I don’t know if mass violence is coming to America, although it’s hard to imagine that deteriorating conditions won’t justify that in the minds of all kinds of people. If it happens, those who still think rationally must remember that violence is a symptom, not a cause. It’s the symptom of a society which had a lot to lose in fact losing it. It never had to be, and it does not have to be even today. A government aggressively committed to the preservation of private property, private ownership, individual rights and freedom of association is a government worth having, and the only government that can sustain itself. The American government mostly — not completely, but mostly — committed itself to these principles for several centuries. That commitment is just about gone now, as illustrated by the policies of Barack Obama and those who dare not challenge him in any significant way.
Americans need look no further than places like Poland, or any country where government controlled the economy and the people, to learn that one way is right and the other is wrong. America was fortunate to escape that fate during the reign of Communist and Nazi dictatorships, but most Americans have sadly squandered that benefit in favor of … more unemployment benefits, health insurance to be paid for by somebody else, and a whole host of “goodies” that has created trillions of dollars in never-ending debt with huge implications for our currency and entire economic system.

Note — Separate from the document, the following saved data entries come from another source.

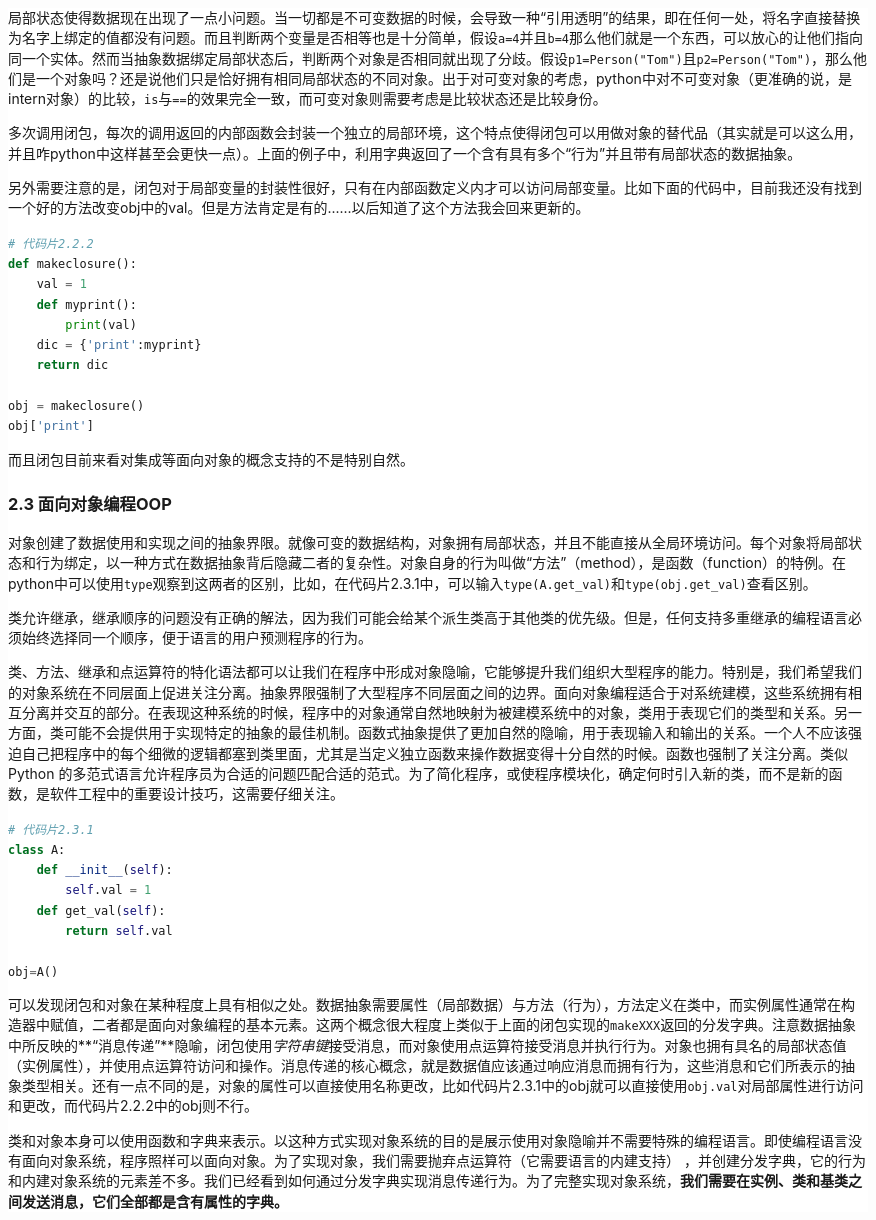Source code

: 局部状态使得数据现在出现了一点小问题。当一切都是不可变数据的时候，会导致一种“引用透明”的结果，即在任何一处，将名字直接替换为名字上绑定的值都没有问题。而且判断两个变量是否相等也是十分简单，假设`a=4`并且`b=4`那么他们就是一个东西，可以放心的让他们指向同一个实体。然而当抽象数据绑定局部状态后，判断两个对象是否相同就出现了分歧。假设`p1=Person("Tom")`且`p2=Person("Tom")`，那么他们是一个对象吗？还是说他们只是恰好拥有相同局部状态的不同对象。出于对可变对象的考虑，python中对不可变对象（更准确的说，是intern对象）的比较，`is`与`==`的效果完全一致，而可变对象则需要考虑是比较状态还是比较身份。

多次调用闭包，每次的调用返回的内部函数会封装一个独立的局部环境，这个特点使得闭包可以用做对象的替代品（其实就是可以这么用，并且咋python中这样甚至会更快一点）。上面的例子中，利用字典返回了一个含有具有多个“行为”并且带有局部状态的数据抽象。

另外需要注意的是，闭包对于局部变量的封装性很好，只有在内部函数定义内才可以访问局部变量。比如下面的代码中，目前我还没有找到一个好的方法改变obj中的val。但是方法肯定是有的......以后知道了这个方法我会回来更新的。

```python
# 代码片2.2.2
def makeclosure():
    val = 1
    def myprint():
        print(val)
    dic = {'print':myprint}
    return dic

obj = makeclosure()
obj['print']
```

而且闭包目前来看对集成等面向对象的概念支持的不是特别自然。

### 2.3 面向对象编程OOP

对象创建了数据使用和实现之间的抽象界限。就像可变的数据结构，对象拥有局部状态，并且不能直接从全局环境访问。每个对象将局部状态和行为绑定，以一种方式在数据抽象背后隐藏二者的复杂性。对象自身的行为叫做“方法”（method），是函数（function）的特例。在python中可以使用`type`观察到这两者的区别，比如，在代码片2.3.1中，可以输入`type(A.get_val)`和`type(obj.get_val)`查看区别。

类允许继承，继承顺序的问题没有正确的解法，因为我们可能会给某个派生类高于其他类的优先级。但是，任何支持多重继承的编程语言必须始终选择同一个顺序，便于语言的用户预测程序的行为。

类、方法、继承和点运算符的特化语法都可以让我们在程序中形成对象隐喻，它能够提升我们组织大型程序的能力。特别是，我们希望我们的对象系统在不同层面上促进关注分离。抽象界限强制了大型程序不同层面之间的边界。面向对象编程适合于对系统建模，这些系统拥有相互分离并交互的部分。在表现这种系统的时候，程序中的对象通常自然地映射为被建模系统中的对象，类用于表现它们的类型和关系。另一方面，类可能不会提供用于实现特定的抽象的最佳机制。函数式抽象提供了更加自然的隐喻，用于表现输入和输出的关系。一个人不应该强迫自己把程序中的每个细微的逻辑都塞到类里面，尤其是当定义独立函数来操作数据变得十分自然的时候。函数也强制了关注分离。类似 Python 的多范式语言允许程序员为合适的问题匹配合适的范式。为了简化程序，或使程序模块化，确定何时引入新的类，而不是新的函数，是软件工程中的重要设计技巧，这需要仔细关注。


```python
# 代码片2.3.1
class A:
    def __init__(self):
        self.val = 1
    def get_val(self):
        return self.val

obj=A()
```

可以发现闭包和对象在某种程度上具有相似之处。数据抽象需要属性（局部数据）与方法（行为），方法定义在类中，而实例属性通常在构造器中赋值，二者都是面向对象编程的基本元素。这两个概念很大程度上类似于上面的闭包实现的`makeXXX`返回的分发字典。注意数据抽象中所反映的**“消息传递”**隐喻，闭包使用*字符串键*接受消息，而对象使用点运算符接受消息并执行行为。对象也拥有具名的局部状态值（实例属性），并使用点运算符访问和操作。消息传递的核心概念，就是数据值应该通过响应消息而拥有行为，这些消息和它们所表示的抽象类型相关。还有一点不同的是，对象的属性可以直接使用名称更改，比如代码片2.3.1中的obj就可以直接使用`obj.val`对局部属性进行访问和更改，而代码片2.2.2中的obj则不行。

类和对象本身可以使用函数和字典来表示。以这种方式实现对象系统的目的是展示使用对象隐喻并不需要特殊的编程语言。即使编程语言没有面向对象系统，程序照样可以面向对象。为了实现对象，我们需要抛弃点运算符（它需要语言的内建支持） ，并创建分发字典，它的行为和内建对象系统的元素差不多。我们已经看到如何通过分发字典实现消息传递行为。为了完整实现对象系统，**我们需要在实例、类和基类之间发送消息，它们全部都是含有属性的字典。**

All ideas have consequences. These consequences eventually assert themselves in the daily lives of even the most willfully ignorant of people. They’re already seeing it at the gas pumps, and the grocery store, and in the housing market. They’re going to continue to see it in these places and elsewhere, on our current course. They’ll gradually come to understand that the smiling politicians are impotent and, at the root, indifferent to their well-being. In some sense, many will come to grips with the reality that where government is concerned they are, after all, alone … and indeed, always were. The root issue is: “Nobody is coming to rescue me. I am responsible for my own happiness, and my own life. I get it now.” The collapse of the welfare state, for all the suffering it entails, will also be the greatest liberation for human beings in a long, long time. To some it will be frightening and even a justification for anger and violence; in the literature of psychology it’s called “hitting bottom.”
America is in the process of hitting bottom. There will be many different reactions in what was once the land of the individualists.
Most of it won’t be pretty, but it’s the only way to recover and start over with a set of principles that never should have been abandoned in the first place.